#### TASK TO COMPLETE
Each line that contains the word "based" counts once; give the total for the records below and nothing else.

#### Stored data entries
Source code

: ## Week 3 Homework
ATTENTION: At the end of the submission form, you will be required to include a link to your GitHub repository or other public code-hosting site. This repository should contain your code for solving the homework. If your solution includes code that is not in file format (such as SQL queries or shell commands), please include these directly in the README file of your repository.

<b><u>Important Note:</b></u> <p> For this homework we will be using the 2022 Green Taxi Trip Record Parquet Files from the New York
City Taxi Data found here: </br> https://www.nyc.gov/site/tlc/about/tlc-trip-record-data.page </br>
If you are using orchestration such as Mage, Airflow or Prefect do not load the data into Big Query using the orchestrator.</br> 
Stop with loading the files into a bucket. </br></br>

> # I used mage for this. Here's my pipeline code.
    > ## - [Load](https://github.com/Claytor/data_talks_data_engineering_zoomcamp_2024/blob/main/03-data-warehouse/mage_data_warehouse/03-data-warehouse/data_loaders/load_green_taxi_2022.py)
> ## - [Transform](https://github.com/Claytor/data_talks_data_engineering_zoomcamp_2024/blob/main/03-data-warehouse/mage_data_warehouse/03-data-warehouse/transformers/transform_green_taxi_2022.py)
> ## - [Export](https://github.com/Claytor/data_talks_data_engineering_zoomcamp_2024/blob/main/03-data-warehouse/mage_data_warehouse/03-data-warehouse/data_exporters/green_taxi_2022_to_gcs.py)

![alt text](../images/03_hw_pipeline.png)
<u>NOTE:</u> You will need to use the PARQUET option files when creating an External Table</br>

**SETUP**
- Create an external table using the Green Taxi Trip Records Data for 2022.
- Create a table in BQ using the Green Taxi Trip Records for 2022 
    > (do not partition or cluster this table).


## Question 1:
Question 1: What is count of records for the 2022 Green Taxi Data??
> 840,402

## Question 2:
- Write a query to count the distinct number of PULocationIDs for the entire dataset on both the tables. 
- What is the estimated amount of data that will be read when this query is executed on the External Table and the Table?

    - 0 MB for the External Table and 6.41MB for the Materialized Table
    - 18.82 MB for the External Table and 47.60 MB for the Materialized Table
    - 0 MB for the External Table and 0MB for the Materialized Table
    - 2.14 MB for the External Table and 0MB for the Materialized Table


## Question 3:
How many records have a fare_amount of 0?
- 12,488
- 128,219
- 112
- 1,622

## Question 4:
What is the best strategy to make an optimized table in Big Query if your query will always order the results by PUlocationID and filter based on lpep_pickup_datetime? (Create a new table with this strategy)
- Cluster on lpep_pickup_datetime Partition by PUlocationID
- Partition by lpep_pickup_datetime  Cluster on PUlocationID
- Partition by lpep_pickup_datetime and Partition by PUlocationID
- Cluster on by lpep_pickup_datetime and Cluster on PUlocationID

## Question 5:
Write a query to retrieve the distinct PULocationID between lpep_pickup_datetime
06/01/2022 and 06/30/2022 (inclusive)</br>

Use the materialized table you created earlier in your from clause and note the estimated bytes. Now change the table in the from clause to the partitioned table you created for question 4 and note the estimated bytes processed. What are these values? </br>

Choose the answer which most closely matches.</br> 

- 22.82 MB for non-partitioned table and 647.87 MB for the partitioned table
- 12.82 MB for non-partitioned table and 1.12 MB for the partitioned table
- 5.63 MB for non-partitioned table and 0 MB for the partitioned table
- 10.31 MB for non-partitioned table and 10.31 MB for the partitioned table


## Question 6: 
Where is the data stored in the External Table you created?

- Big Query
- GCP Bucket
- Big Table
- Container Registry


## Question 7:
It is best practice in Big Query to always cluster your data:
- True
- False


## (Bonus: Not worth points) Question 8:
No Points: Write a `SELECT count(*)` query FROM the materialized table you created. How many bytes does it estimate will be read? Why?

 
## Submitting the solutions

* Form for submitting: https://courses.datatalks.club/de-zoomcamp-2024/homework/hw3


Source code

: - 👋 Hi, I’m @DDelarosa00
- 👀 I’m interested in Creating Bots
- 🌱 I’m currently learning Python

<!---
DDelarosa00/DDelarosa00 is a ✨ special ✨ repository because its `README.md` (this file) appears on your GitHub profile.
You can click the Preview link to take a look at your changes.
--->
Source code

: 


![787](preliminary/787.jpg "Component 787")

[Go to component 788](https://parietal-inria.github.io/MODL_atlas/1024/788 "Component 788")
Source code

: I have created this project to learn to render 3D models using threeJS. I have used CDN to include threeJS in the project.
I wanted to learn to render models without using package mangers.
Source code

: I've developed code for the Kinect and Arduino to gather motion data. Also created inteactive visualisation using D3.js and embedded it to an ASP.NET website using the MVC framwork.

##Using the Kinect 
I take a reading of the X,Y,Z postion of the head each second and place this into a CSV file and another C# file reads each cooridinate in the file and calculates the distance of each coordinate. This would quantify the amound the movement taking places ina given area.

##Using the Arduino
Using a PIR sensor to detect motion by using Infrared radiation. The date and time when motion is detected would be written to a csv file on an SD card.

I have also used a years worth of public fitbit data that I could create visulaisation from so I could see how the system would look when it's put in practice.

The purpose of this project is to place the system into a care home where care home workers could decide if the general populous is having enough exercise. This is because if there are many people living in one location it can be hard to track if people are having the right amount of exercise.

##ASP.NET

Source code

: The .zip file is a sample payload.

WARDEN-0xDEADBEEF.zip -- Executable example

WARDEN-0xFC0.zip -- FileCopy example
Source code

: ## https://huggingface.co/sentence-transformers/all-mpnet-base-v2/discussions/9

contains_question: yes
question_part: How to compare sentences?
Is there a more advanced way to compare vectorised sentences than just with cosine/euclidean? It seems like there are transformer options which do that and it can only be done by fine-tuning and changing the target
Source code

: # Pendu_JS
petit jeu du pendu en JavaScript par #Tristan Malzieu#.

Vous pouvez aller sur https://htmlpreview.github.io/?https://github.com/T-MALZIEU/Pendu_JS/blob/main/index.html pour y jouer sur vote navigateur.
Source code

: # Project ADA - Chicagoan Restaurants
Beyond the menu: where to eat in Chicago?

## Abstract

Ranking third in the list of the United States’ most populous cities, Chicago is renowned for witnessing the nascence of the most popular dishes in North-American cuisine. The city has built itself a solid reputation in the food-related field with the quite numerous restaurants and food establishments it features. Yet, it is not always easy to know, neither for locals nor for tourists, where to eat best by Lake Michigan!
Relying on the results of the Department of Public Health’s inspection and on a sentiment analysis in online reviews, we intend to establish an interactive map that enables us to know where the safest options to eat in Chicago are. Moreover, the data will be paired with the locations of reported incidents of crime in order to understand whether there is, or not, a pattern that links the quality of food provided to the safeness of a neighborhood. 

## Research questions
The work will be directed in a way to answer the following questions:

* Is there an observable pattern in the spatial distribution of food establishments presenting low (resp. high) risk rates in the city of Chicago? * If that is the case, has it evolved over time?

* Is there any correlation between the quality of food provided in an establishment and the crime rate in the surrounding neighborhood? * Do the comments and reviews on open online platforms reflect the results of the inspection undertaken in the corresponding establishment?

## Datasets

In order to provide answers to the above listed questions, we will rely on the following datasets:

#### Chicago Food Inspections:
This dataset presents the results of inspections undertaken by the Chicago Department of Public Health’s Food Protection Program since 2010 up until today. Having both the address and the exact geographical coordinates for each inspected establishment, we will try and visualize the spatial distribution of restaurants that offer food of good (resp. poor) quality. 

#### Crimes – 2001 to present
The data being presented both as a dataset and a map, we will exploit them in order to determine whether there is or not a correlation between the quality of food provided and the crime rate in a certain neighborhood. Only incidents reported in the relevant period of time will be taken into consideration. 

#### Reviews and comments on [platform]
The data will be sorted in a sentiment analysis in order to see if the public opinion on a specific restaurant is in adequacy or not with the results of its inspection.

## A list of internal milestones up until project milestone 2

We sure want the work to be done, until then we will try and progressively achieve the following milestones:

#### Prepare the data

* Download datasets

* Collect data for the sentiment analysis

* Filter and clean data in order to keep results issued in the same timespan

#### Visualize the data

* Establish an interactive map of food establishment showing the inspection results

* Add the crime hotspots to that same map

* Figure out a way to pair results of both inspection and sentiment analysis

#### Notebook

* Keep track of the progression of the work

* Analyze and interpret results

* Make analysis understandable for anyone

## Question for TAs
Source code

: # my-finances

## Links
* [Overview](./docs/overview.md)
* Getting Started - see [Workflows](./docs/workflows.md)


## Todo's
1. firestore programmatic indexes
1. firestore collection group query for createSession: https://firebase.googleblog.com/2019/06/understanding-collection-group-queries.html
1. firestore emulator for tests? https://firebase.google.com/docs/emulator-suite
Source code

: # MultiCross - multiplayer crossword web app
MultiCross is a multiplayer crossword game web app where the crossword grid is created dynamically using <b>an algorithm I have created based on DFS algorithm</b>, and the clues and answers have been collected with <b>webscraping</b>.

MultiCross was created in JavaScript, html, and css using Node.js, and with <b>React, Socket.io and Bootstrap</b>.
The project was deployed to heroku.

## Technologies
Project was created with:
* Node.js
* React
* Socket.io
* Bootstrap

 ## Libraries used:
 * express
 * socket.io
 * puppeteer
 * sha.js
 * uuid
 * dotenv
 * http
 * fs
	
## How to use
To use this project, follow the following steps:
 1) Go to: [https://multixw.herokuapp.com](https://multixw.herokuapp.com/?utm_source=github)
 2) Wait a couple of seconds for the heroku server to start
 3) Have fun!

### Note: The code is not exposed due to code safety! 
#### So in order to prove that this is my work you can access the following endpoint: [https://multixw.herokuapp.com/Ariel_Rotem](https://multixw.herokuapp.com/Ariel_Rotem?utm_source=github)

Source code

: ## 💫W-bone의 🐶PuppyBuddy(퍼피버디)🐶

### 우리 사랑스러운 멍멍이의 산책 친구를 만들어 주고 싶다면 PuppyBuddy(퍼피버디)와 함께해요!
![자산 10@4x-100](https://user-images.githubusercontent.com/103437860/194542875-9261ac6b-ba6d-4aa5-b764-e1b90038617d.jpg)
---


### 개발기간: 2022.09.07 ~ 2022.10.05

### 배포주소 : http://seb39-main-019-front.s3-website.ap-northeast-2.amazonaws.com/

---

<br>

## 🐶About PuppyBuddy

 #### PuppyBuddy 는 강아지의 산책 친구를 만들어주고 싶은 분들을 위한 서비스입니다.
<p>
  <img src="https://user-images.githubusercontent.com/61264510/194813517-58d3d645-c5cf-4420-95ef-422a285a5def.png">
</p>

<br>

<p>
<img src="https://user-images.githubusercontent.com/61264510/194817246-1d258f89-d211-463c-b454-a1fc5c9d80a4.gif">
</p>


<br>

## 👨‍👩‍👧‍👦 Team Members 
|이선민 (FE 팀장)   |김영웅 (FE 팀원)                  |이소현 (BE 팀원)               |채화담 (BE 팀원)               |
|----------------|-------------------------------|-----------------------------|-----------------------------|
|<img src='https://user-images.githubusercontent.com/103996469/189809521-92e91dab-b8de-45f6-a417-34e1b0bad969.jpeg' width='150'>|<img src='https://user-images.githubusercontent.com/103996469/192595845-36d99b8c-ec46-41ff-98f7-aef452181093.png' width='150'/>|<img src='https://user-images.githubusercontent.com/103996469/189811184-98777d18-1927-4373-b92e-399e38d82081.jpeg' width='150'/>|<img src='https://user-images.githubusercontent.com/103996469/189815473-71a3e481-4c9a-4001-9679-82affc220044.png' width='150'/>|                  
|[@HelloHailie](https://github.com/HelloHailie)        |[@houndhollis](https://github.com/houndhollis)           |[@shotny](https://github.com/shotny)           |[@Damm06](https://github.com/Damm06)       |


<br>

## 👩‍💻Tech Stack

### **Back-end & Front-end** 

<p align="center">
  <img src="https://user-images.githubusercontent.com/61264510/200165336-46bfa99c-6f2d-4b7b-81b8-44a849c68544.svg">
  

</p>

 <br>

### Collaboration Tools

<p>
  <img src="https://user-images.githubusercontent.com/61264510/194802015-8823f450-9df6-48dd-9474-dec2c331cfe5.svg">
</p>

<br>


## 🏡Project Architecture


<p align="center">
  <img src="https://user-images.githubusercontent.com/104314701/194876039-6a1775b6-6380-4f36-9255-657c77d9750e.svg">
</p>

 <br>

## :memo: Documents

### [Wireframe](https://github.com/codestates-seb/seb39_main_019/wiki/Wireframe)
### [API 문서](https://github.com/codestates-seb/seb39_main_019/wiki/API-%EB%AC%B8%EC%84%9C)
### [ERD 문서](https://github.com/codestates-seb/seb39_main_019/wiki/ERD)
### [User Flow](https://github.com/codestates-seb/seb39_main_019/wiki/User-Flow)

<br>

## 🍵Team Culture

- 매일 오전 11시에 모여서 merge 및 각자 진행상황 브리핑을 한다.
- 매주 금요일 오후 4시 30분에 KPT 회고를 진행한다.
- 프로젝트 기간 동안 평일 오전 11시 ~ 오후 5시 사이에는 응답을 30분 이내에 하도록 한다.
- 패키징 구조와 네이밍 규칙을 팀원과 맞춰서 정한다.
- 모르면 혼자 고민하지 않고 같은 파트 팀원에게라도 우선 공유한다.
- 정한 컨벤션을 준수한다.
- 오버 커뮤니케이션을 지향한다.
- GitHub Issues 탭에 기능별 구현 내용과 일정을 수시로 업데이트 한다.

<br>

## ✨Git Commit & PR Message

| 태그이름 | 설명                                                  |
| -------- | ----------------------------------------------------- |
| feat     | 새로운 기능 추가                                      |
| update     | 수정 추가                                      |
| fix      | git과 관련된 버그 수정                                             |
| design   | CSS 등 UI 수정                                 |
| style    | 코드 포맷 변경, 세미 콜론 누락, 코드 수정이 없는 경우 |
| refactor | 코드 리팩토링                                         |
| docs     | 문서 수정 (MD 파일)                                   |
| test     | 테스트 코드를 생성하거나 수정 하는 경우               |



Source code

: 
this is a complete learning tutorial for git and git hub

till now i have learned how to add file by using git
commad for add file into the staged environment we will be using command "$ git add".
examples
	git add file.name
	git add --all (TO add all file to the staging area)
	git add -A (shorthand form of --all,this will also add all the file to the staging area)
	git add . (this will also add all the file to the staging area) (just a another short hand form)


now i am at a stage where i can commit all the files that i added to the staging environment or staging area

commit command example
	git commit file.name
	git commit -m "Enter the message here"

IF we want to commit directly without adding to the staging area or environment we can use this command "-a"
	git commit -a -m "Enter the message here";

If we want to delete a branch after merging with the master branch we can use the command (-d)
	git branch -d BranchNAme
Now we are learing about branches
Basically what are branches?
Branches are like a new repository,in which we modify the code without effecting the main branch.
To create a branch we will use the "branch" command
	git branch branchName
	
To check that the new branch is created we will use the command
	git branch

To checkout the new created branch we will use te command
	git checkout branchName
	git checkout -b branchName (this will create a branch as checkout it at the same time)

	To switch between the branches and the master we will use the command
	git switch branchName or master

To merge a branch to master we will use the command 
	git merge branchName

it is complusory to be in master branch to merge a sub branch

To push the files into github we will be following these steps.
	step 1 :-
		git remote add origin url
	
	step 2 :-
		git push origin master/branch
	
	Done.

#### COMPLETED TASK
2